Museum buys portrait
AN HISTORIC painting of a writer who lived in Dumfries and worked with Robert Burns has been purchased for the region.
Dumfries Museum have acquired a portrait of blind 18th century poet and novelist, the Rev Thomas Blacklock, with the work set to go on display in Burns House later this year.
Siobhan Ratchford, of Dumfries Museum, said: “I think it’s quite apoignant painting because you can see that he has a visual impairment -- you can’t really see his eyes; it’s a sideways view.
“You don’t know if it was taken from life, whether he sat for it or whether it was somebody’s memory of him. I think it’s quite a moving painting.”

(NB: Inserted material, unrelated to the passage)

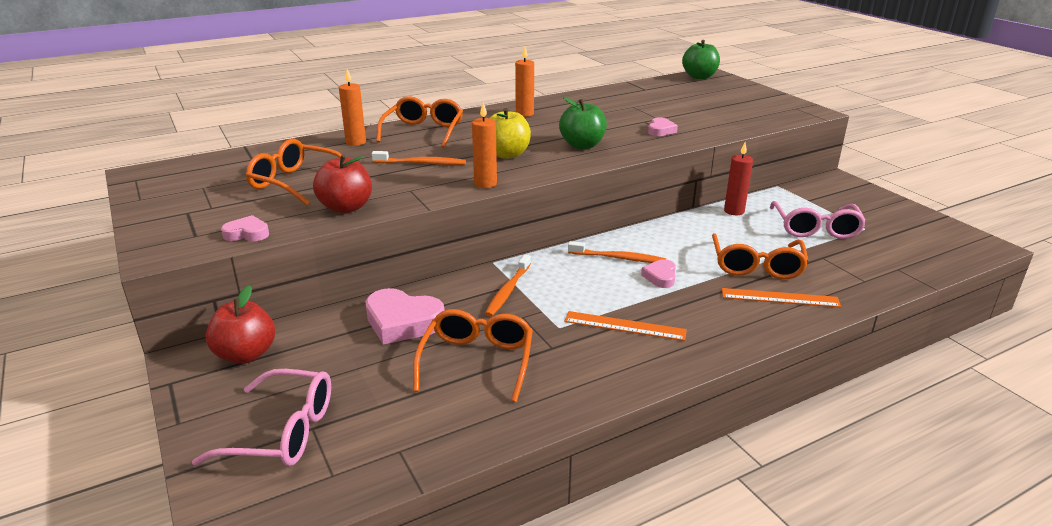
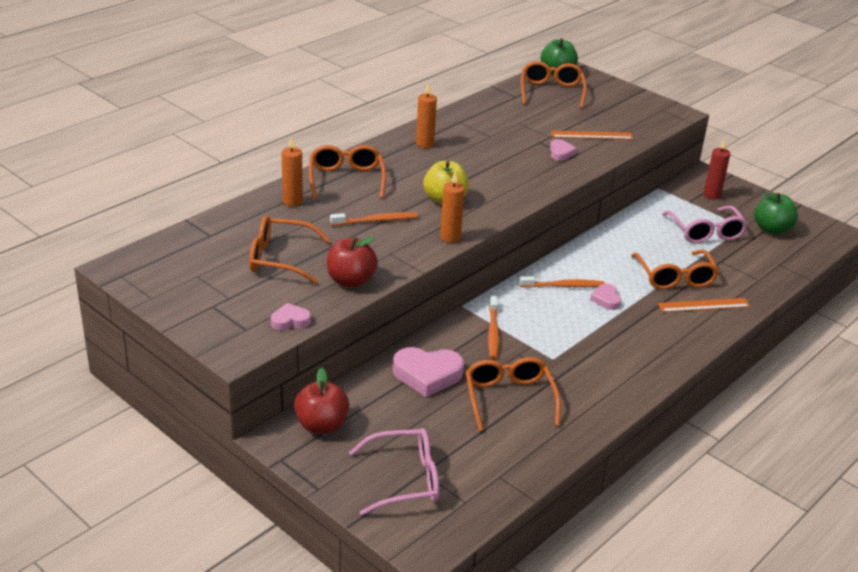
camera: 20 degrees left, 5 degrees up
green apple [559,97,607,149] -> green apple moved to [754,192,798,235]
orange ruler [564,311,687,341] -> orange ruler moved to [551,131,633,139]
red candle [724,142,753,215] -> red candle moved to [704,139,730,199]
none -> orange glasses [521,61,587,108]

Blacklock was born in Annan in 1721, the son of a bricklayer, and lost his sight at the age of six months due to smallpox.
His verses attracted the interest of Edinburgh physician John Stevenson, who supported his studies at a grammar school in the capital.
With the Jacobite uprising of 1745, Blacklock returned to Dumfries to live with his sister and her husband.
After a period as Minister at Kirkcudbright, Blacklock married Sarah Johnston, daughter of a Dumfries surgeon, before the couple set up a boarding house in Edinburgh for university students.
Dating from at least 1840, and by an unknown artist, the newly-acquired portrait of Blacklock has been purchased from a private dealer at a cost of Ł1500 thanks to assistance from the National Fund For Acquisitions.
It will go on display at Burns House later this year, as Blacklock’s support for his work is said to have persuaded the national bard to abandon plans to emigrate to Jamaica -- the men collaborating on a collection of songs and music.”
However, Siobhan said: “Obviously it can be loaned to Annan, but at Burns House we have one of our important paintings on loan to Alloway, so we have a bit of a gap.”